GPs: GPs have a measure of discretion in accepting applications to join their patient lists. It is advisable to approach a GP practice and apply to register on its list of NHS patients. The practice may choose to accept or decline your application. An application may be refused if the practice has reasonable grounds for doing so. A practice would not be able to refuse your application on the grounds of race, gender, social class, age, religion, sexual orientation, appearance, disability or medical condition. If you have difficulty in registering with a GP, you should get in touch with your local primary care trust (PCT).
Hospital Treatment: Under the current regulations, anyone who comes to the UK on holiday or for a short term visit will have to pay for any NHS hospital treatment they may need while they are here, unless they meet the criteria for one of the exemptions from charges. A UK resident’s entitlement to free hospital treatment does not extend to their relatives, even if the relatives are staying in the UK for several weeks or months. If you think you will have to pay for treatment, you are strongly advised to take out health insurance before you travel.

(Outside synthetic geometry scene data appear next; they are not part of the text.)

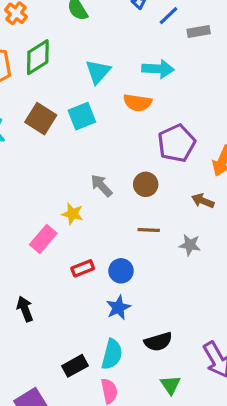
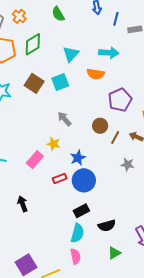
blue line: (168, 16) -> (116, 19), turned -32
gray arrow: (101, 186) -> (64, 119), moved
brown line: (149, 230) -> (115, 137), moved, turned -64
blue circle: (121, 271) -> (84, 180), size x1.5
blue star: (118, 308) -> (78, 158), moved
black rectangle: (75, 366) -> (81, 211), moved
green triangle: (170, 385) -> (114, 253), turned 32

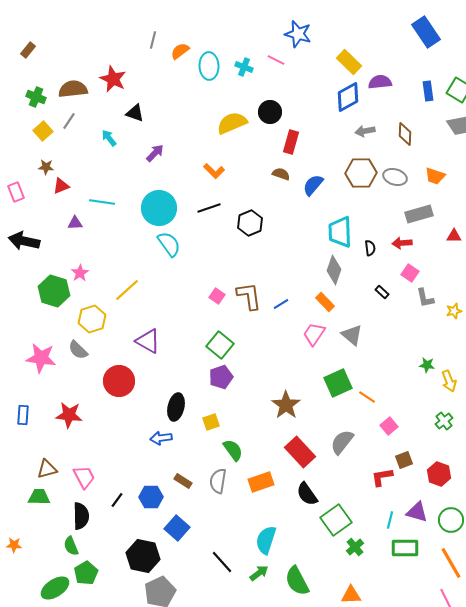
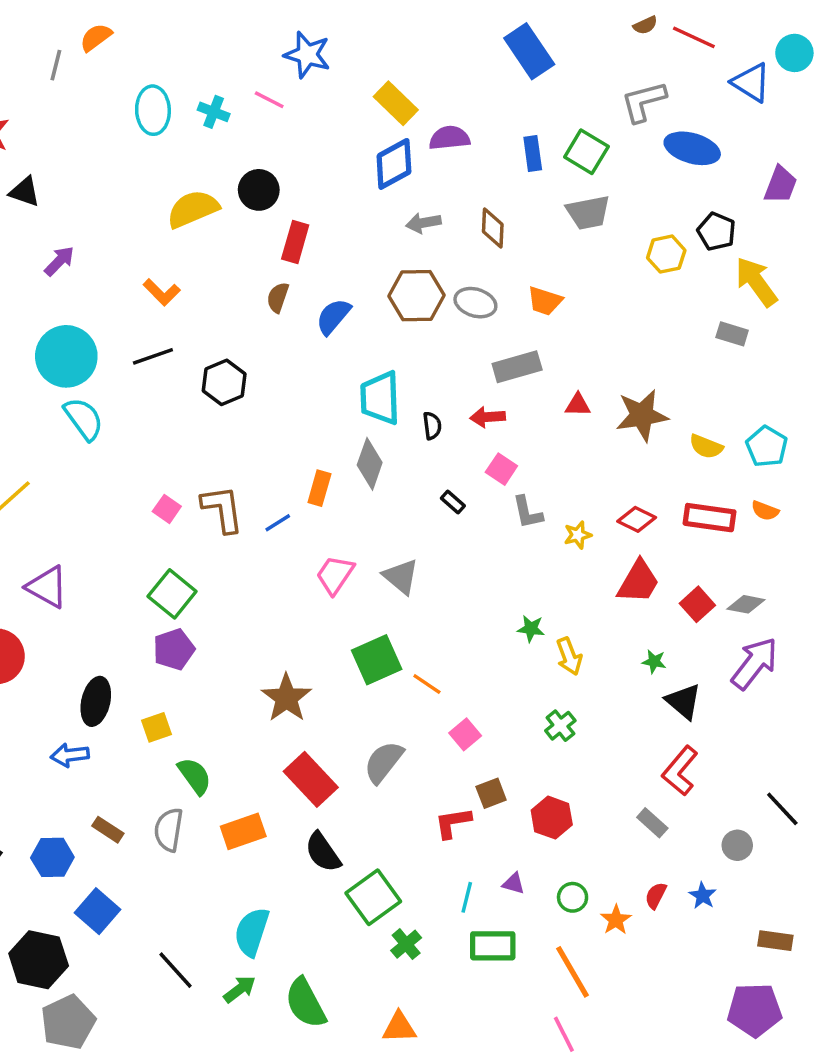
orange semicircle: (180, 51) -> (96, 37), moved
brown semicircle: (281, 174) -> (278, 297), turned -90
orange rectangle: (325, 302) -> (319, 488), moved, turned 60
purple triangle: (417, 512) -> (514, 883), size x0.6
green circle: (451, 520) -> (573, 897), size x0.7

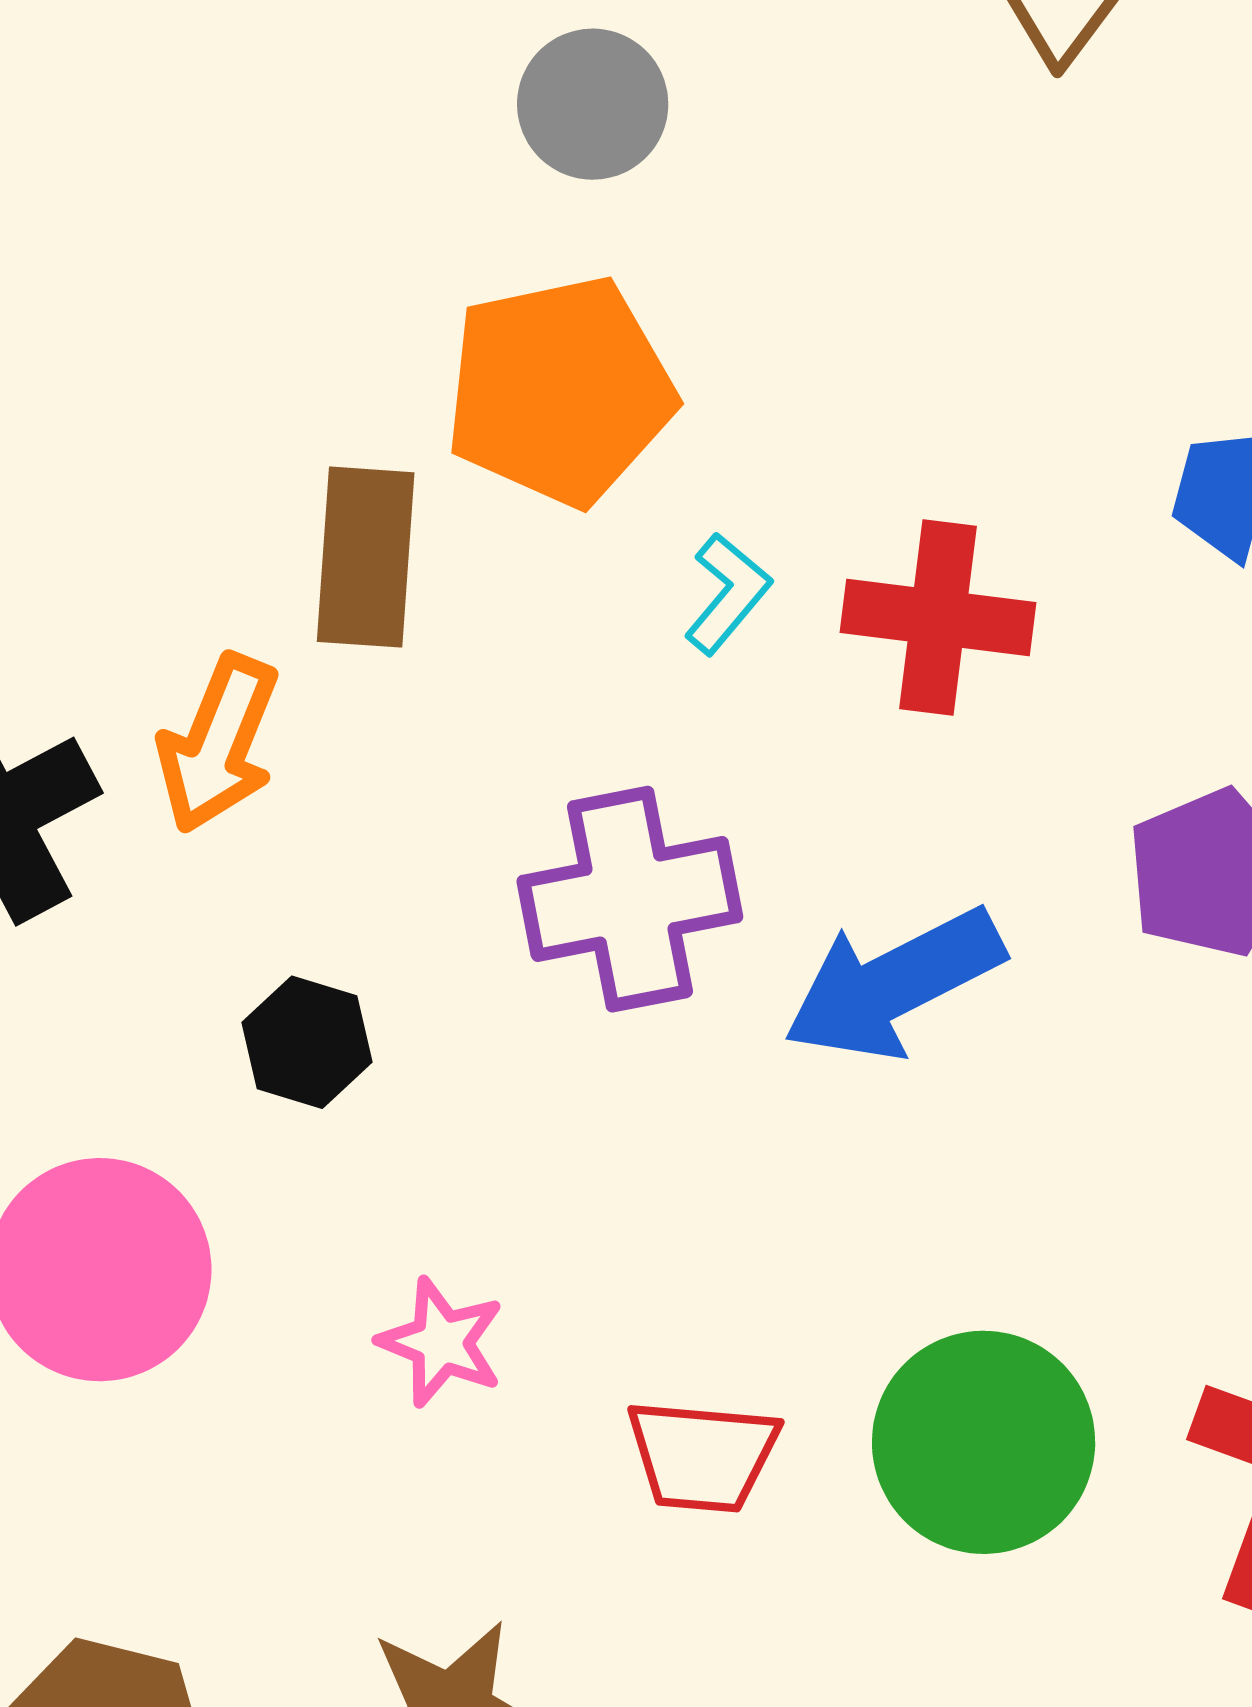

Only emergency treatment is free: If you have an accident or need emergency medical treatment, you will receive that treatment free of charge, regardless of your nationality or place of residence as long as that emergency treatment is delivered at:
- A primary care facility or GP's office
- A hospital emergency room
- A walk-in center providing services similar to an emergency room.
Once you are admitted to a hospital - even for emergency surgery or further emergency treatment - you have to pay for your treatment and medicines. If you are asked to return for a clinic visit follow up after your emergency treatment, you will also have to pay for that.
Visitors for Childminding.
It is not usually possible for a relative to come to the UK to act as a childminder, this is because the visit visa does not allow any kind of employment, whether paid or unpaid. Visit visas have been refused in the past where it was stated that a relative was coming to help look after children during a soldier’s deployment.
Advice and guidance on what the Army can do to help and what sources of support are available is provided in the British Army Guide to the employment and development of serving parents and carers. It is advisable to contact your local HIVE in the first instance should you require childcare.